**Data for this task:**
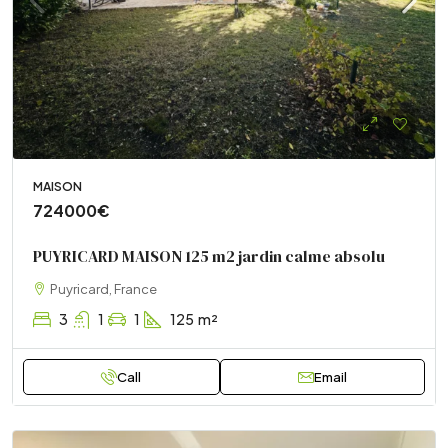
MAISON
724000€
PUYRICARD MAISON 125 m2 jardin calme absolu
Puyricard, France
3
1
1
125
m²
Call
Email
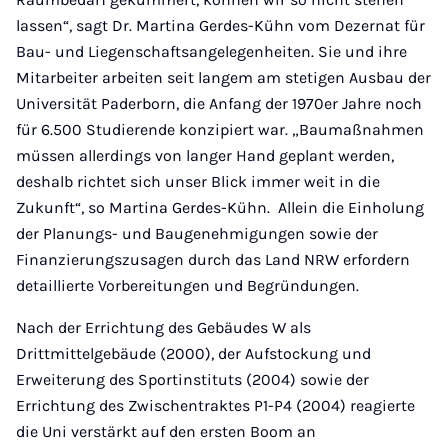
lassen“, sagt Dr. Martina Gerdes-Kühn vom Dezernat für
Bau- und Liegenschaftsangelegenheiten. Sie und ihre
Mitarbeiter arbeiten seit langem am stetigen Ausbau der
Universität Paderborn, die Anfang der 1970er Jahre noch
für 6.500 Studierende konzipiert war. „Baumaßnahmen
müssen allerdings von langer Hand geplant werden,
deshalb richtet sich unser Blick immer weit in die
Zukunft“, so Martina Gerdes-Kühn. Allein die Einholung
der Planungs- und Baugenehmigungen sowie der
Finanzierungszusagen durch das Land NRW erfordern
detaillierte Vorbereitungen und Begründungen.
Nach der Errichtung des Gebäudes W als
Drittmittelgebäude (2000), der Aufstockung und
Erweiterung des Sportinstituts (2004) sowie der
Errichtung des Zwischentraktes P1-P4 (2004) reagierte
die Uni verstärkt auf den ersten Boom an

**What is expected:** Reproduce the text of every row above word for word and line for line, and leave the pictures out.

**Solution:**
MAISON
724000€
PUYRICARD MAISON 125 m2 jardin calme absolu
Puyricard, France
3
1
1
125
m²
Call
Email
lassen“, sagt Dr. Martina Gerdes-Kühn vom Dezernat für
Bau- und Liegenschaftsangelegenheiten. Sie und ihre
Mitarbeiter arbeiten seit langem am stetigen Ausbau der
Universität Paderborn, die Anfang der 1970er Jahre noch
für 6.500 Studierende konzipiert war. „Baumaßnahmen
müssen allerdings von langer Hand geplant werden,
deshalb richtet sich unser Blick immer weit in die
Zukunft“, so Martina Gerdes-Kühn. Allein die Einholung
der Planungs- und Baugenehmigungen sowie der
Finanzierungszusagen durch das Land NRW erfordern
detaillierte Vorbereitungen und Begründungen.
Nach der Errichtung des Gebäudes W als
Drittmittelgebäude (2000), der Aufstockung und
Erweiterung des Sportinstituts (2004) sowie der
Errichtung des Zwischentraktes P1-P4 (2004) reagierte
die Uni verstärkt auf den ersten Boom an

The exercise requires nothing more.